*TASK*. Copy out all lines in the data below containing the string "something".

*INPUT DATA*.
──────

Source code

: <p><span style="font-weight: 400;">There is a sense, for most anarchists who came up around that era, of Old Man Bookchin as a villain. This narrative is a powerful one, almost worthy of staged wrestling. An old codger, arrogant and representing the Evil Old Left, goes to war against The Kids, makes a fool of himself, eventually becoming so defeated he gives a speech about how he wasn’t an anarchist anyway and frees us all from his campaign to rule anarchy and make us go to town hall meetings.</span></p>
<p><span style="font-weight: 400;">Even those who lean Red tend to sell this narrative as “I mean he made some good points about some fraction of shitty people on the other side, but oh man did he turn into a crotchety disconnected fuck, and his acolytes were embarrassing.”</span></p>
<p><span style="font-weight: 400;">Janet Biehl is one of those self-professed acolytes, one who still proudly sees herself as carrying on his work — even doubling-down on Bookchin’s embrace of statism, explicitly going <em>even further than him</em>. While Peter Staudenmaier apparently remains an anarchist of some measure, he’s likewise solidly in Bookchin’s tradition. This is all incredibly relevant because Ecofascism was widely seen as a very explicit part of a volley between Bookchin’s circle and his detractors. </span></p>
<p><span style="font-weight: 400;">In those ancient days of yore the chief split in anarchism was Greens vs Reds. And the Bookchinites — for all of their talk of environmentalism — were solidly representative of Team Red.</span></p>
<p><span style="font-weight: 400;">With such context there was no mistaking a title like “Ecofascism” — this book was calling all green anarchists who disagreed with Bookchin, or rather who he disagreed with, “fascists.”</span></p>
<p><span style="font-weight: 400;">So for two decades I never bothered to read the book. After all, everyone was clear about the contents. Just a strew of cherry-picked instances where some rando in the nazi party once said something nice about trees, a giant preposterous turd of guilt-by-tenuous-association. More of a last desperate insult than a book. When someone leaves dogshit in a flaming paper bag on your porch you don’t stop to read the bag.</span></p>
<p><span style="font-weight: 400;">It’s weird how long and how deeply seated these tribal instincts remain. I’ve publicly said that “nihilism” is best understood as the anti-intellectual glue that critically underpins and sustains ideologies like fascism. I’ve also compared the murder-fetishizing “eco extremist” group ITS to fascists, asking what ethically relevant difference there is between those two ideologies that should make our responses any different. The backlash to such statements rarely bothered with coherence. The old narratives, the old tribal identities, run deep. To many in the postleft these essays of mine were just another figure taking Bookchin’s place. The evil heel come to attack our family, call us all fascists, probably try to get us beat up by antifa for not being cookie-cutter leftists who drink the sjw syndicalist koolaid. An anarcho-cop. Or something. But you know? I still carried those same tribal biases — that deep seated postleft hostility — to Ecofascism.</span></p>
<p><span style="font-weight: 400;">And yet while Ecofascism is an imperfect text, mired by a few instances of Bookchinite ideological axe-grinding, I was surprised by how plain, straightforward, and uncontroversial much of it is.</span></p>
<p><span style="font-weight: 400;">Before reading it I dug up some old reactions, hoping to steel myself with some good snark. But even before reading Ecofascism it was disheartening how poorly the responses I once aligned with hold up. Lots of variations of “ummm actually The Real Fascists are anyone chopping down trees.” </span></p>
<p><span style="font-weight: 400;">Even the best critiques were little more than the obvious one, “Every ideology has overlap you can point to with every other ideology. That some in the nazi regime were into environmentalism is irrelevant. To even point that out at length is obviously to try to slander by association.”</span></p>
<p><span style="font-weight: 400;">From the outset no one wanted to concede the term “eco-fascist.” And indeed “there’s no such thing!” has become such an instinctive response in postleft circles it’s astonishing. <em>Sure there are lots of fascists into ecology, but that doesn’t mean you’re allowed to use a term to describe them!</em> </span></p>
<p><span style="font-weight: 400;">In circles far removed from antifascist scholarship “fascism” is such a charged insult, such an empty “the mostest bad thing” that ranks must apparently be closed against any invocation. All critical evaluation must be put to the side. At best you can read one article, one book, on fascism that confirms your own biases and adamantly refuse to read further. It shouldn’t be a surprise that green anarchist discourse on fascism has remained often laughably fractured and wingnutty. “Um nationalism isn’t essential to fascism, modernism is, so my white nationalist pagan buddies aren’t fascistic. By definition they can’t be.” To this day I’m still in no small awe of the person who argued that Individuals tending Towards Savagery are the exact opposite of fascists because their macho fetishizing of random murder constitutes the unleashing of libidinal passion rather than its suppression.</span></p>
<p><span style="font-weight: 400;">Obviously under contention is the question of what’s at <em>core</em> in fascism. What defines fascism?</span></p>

──────

*YOUR RESPONSE*.
<p><span style="font-weight: 400;">So for two decades I never bothered to read the book. After all, everyone was clear about the contents. Just a strew of cherry-picked instances where some rando in the nazi party once said something nice about trees, a giant preposterous turd of guilt-by-tenuous-association. More of a last desperate insult than a book. When someone leaves dogshit in a flaming paper bag on your porch you don’t stop to read the bag.</span></p>
<p><span style="font-weight: 400;">It’s weird how long and how deeply seated these tribal instincts remain. I’ve publicly said that “nihilism” is best understood as the anti-intellectual glue that critically underpins and sustains ideologies like fascism. I’ve also compared the murder-fetishizing “eco extremist” group ITS to fascists, asking what ethically relevant difference there is between those two ideologies that should make our responses any different. The backlash to such statements rarely bothered with coherence. The old narratives, the old tribal identities, run deep. To many in the postleft these essays of mine were just another figure taking Bookchin’s place. The evil heel come to attack our family, call us all fascists, probably try to get us beat up by antifa for not being cookie-cutter leftists who drink the sjw syndicalist koolaid. An anarcho-cop. Or something. But you know? I still carried those same tribal biases — that deep seated postleft hostility — to Ecofascism.</span></p>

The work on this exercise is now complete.